## [Task instructions]
Please print every record exactly as it stands, leaving out the pictures.

## [Material provided]

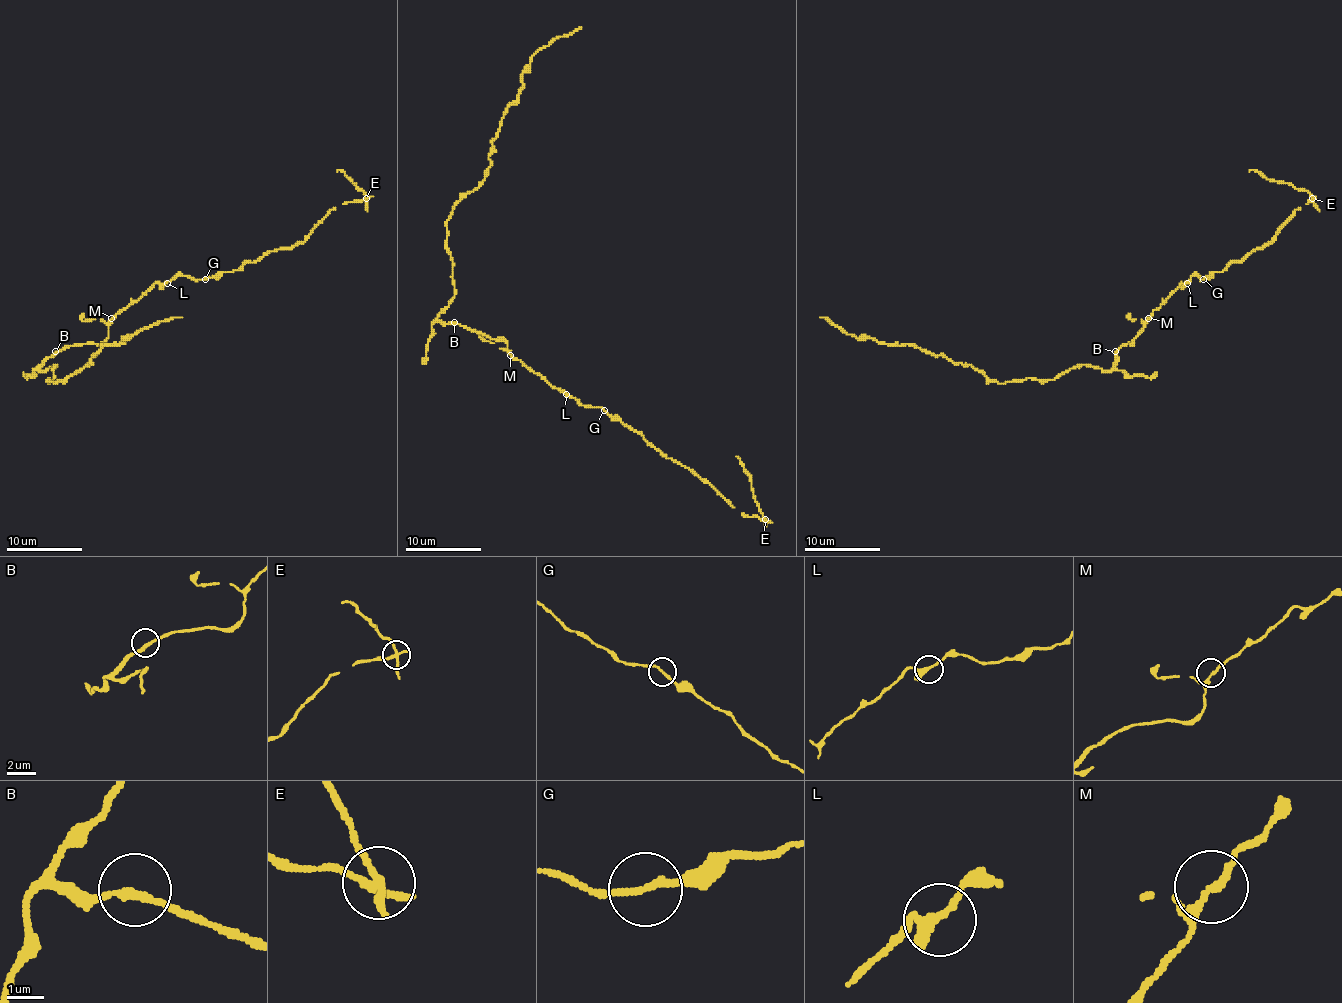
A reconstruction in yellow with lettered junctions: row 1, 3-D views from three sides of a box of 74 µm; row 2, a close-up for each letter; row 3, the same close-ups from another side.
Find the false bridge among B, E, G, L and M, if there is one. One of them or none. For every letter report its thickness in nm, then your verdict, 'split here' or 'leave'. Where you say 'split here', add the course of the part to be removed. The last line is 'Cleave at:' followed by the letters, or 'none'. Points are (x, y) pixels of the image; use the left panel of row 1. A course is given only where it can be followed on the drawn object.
B: 200 nm thick; leave
E: 190 nm thick; split here; foreign part runs (365, 198), (341, 170), (337, 172)
G: 170 nm thick; leave
L: 190 nm thick; leave
M: 160 nm thick; leave
Cleave at: E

## [Your response]
A reconstruction in yellow with lettered junctions: row 1, 3-D views from three sides of a box of 74 µm; row 2, a close-up for each letter; row 3, the same close-ups from another side.
Find the false bridge among B, E, G, L and M, if there is one. One of them or none. For every letter report its thickness in nm, then your verdict, 'split here' or 'leave'. Where you say 'split here', add the course of the part to be removed. The last line is 'Cleave at:' followed by the letters, or 'none'. Points are (x, y) pixels of the image; use the left panel of row 1. A course is given only where it can be followed on the drawn object.
B: 200 nm thick; leave
E: 190 nm thick; split here; foreign part runs (365, 198), (341, 170), (337, 172)
G: 170 nm thick; leave
L: 190 nm thick; leave
M: 160 nm thick; leave
Cleave at: E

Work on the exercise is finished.